== DIRECTIONS ==
Reproduce word for word, from the entries below, the line with "11: (508, 170, 678.98)", the line with "10: (671, 455, 90.20)", and every line between them, and nothing more.

(Dataset entries)
== Segment start ==

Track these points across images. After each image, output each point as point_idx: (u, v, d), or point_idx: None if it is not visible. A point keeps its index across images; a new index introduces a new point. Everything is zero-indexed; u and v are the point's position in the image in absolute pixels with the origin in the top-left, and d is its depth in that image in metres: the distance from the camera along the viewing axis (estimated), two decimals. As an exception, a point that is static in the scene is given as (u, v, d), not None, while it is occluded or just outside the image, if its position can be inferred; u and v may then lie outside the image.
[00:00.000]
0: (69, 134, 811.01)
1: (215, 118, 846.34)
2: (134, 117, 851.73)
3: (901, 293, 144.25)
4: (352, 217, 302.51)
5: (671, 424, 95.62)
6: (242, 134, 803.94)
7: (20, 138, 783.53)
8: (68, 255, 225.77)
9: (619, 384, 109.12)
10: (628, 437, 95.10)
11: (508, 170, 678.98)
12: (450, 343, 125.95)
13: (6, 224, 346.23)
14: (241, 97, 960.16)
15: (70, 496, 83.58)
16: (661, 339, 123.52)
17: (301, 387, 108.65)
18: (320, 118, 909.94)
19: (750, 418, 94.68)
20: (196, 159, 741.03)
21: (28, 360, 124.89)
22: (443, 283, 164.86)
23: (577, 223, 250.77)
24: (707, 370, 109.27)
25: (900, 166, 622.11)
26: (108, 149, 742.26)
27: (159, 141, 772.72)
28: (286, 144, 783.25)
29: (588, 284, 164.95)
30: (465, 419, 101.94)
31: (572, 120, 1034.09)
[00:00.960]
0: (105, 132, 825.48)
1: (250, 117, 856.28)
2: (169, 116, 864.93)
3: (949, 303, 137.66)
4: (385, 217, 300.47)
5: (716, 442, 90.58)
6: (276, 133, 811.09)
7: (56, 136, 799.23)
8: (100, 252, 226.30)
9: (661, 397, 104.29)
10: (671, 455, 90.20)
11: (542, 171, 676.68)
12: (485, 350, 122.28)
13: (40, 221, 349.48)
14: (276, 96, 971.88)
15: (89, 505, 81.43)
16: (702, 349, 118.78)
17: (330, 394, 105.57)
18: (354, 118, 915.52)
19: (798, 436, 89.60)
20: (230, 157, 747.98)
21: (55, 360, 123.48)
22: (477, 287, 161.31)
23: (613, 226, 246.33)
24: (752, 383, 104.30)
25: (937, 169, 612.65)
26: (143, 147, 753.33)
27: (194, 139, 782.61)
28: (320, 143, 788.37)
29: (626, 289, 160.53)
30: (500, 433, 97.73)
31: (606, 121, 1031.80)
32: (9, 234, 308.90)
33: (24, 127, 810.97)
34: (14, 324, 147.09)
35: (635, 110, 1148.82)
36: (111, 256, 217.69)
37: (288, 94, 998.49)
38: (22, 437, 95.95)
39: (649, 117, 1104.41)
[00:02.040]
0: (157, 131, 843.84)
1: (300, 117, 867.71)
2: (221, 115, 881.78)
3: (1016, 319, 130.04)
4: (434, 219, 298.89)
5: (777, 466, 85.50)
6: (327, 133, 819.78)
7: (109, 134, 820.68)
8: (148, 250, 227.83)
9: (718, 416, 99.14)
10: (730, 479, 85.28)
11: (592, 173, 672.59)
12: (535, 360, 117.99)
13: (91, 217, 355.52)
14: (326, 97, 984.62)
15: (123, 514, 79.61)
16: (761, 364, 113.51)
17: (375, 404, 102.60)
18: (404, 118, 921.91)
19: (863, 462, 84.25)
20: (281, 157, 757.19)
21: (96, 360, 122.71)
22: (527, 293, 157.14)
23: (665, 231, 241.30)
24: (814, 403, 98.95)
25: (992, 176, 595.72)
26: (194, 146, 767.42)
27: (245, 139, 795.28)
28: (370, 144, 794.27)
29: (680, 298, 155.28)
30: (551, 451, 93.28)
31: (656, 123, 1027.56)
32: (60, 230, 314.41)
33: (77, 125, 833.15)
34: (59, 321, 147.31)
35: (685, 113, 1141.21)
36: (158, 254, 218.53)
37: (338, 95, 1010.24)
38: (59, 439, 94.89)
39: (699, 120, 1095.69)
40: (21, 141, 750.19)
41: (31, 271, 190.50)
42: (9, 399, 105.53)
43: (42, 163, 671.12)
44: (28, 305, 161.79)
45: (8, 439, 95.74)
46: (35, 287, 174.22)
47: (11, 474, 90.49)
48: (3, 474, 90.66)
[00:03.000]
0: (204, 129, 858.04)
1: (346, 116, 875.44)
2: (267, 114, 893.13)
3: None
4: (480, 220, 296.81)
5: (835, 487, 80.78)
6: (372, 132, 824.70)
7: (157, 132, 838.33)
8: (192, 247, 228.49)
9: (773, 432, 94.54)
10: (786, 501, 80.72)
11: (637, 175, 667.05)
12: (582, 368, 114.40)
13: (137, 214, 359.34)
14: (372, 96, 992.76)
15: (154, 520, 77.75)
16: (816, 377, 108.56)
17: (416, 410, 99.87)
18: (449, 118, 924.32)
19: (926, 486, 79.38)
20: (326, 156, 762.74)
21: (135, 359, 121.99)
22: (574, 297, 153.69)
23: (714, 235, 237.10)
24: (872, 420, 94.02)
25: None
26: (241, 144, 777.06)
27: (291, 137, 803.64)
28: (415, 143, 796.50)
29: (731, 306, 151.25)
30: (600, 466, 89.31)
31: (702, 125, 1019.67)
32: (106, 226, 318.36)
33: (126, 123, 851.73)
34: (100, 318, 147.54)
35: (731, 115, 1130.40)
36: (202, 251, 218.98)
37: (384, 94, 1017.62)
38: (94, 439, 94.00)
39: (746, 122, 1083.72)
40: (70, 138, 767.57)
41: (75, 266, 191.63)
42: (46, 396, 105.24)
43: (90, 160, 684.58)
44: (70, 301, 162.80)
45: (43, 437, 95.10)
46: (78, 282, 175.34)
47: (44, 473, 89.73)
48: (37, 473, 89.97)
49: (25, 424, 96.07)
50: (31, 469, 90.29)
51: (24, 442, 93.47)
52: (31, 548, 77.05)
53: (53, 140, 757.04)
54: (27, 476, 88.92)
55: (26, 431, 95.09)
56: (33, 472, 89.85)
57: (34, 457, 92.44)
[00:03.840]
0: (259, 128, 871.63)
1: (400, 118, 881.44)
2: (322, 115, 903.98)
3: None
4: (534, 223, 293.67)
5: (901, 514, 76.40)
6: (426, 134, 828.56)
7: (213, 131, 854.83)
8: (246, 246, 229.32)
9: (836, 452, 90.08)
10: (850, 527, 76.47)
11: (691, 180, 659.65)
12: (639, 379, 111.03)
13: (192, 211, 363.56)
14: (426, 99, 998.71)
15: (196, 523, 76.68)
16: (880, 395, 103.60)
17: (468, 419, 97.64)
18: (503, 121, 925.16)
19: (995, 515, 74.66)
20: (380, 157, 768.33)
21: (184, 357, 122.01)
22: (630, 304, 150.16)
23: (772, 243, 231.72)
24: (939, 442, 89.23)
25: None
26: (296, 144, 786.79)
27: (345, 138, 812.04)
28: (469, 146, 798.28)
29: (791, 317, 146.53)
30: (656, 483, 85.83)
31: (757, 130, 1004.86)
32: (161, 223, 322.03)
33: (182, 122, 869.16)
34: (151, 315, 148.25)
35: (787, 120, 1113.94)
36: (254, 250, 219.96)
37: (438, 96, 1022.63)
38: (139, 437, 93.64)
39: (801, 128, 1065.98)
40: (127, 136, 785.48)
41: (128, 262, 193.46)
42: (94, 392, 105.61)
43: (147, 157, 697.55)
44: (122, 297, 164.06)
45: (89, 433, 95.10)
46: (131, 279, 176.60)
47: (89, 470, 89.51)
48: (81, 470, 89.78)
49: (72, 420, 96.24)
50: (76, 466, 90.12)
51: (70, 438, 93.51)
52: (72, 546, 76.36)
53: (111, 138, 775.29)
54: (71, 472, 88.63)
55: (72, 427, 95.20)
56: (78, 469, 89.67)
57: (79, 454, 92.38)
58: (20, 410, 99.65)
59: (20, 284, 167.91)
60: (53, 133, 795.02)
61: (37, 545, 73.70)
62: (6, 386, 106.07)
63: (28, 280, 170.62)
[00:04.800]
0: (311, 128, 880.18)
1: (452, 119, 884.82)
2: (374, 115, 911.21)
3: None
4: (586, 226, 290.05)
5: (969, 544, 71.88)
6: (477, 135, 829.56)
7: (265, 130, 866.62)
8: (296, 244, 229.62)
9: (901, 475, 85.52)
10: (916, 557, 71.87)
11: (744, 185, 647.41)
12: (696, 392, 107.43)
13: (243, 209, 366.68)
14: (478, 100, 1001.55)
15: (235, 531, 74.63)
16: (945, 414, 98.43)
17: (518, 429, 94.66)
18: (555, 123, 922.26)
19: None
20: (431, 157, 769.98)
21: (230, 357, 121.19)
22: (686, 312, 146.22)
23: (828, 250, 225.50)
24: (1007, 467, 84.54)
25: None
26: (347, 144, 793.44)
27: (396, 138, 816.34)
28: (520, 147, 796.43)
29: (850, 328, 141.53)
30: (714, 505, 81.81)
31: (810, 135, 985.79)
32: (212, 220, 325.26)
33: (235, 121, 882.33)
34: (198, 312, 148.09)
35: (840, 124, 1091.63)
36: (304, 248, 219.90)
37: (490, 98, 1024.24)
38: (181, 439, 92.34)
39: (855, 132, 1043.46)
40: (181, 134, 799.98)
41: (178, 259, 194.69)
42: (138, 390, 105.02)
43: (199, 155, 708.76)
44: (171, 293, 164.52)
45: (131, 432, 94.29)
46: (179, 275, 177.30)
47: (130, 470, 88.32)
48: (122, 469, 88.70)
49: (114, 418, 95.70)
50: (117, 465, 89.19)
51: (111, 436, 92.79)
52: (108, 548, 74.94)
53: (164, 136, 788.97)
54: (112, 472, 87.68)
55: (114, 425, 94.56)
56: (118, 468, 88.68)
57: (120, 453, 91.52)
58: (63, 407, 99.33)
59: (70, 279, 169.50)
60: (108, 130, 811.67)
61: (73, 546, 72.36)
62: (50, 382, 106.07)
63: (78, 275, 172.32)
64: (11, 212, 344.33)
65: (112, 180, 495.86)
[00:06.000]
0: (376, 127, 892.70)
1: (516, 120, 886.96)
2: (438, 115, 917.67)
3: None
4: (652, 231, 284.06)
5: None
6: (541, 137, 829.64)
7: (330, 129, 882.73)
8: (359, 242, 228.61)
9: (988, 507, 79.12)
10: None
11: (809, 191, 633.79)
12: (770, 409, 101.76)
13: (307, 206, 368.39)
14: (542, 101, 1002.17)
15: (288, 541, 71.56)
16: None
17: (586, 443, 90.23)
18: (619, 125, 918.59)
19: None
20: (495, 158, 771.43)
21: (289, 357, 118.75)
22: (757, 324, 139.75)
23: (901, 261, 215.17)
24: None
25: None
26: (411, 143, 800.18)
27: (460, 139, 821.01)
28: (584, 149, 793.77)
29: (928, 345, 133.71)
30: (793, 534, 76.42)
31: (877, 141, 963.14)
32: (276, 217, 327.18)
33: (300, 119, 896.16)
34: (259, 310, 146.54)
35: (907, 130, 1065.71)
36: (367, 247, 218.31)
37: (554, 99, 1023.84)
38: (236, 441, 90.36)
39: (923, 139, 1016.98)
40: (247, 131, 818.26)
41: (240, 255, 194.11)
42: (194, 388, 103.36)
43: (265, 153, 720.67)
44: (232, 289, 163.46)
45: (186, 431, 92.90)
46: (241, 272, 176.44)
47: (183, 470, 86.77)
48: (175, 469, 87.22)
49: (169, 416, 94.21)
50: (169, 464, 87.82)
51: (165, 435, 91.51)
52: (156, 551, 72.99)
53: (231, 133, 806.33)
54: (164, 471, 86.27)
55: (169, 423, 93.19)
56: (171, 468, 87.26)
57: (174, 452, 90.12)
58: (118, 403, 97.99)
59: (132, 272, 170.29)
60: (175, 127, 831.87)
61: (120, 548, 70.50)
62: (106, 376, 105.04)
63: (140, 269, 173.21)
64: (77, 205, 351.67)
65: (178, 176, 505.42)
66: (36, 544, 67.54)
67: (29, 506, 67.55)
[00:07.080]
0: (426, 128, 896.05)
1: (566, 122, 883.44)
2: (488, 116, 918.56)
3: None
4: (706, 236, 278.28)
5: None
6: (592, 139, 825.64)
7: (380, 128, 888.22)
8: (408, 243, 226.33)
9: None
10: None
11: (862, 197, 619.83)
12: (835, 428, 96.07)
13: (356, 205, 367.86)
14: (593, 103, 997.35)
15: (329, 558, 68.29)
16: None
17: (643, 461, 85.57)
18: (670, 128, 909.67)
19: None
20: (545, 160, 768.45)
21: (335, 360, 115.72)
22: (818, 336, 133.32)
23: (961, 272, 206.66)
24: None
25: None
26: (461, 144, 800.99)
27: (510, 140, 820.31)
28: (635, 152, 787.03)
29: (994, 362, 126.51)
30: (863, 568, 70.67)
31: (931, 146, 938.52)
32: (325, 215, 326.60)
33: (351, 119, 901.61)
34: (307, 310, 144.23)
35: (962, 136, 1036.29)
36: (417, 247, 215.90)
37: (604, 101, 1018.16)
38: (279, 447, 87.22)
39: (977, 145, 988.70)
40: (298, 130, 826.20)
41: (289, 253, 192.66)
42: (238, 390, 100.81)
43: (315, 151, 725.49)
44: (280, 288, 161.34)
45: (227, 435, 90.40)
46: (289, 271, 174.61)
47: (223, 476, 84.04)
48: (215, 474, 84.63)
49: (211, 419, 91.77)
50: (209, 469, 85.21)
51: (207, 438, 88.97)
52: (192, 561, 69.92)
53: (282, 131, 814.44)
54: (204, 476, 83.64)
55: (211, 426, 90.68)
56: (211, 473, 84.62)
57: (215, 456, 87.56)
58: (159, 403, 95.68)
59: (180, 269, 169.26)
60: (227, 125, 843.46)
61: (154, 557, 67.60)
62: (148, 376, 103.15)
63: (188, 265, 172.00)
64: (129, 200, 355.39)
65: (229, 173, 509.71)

== Segment end ==

== WRITTEN RESPONSE ==
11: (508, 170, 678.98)
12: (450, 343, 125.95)
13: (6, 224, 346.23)
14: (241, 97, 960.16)
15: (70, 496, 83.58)
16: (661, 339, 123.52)
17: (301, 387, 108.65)
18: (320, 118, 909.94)
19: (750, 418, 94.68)
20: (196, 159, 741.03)
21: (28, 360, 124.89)
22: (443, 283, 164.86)
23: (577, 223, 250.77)
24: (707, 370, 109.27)
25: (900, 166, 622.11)
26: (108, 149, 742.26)
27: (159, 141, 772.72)
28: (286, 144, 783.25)
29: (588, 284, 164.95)
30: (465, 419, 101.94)
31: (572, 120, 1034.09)
[00:00.960]
0: (105, 132, 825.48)
1: (250, 117, 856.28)
2: (169, 116, 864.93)
3: (949, 303, 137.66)
4: (385, 217, 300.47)
5: (716, 442, 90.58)
6: (276, 133, 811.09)
7: (56, 136, 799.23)
8: (100, 252, 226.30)
9: (661, 397, 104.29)
10: (671, 455, 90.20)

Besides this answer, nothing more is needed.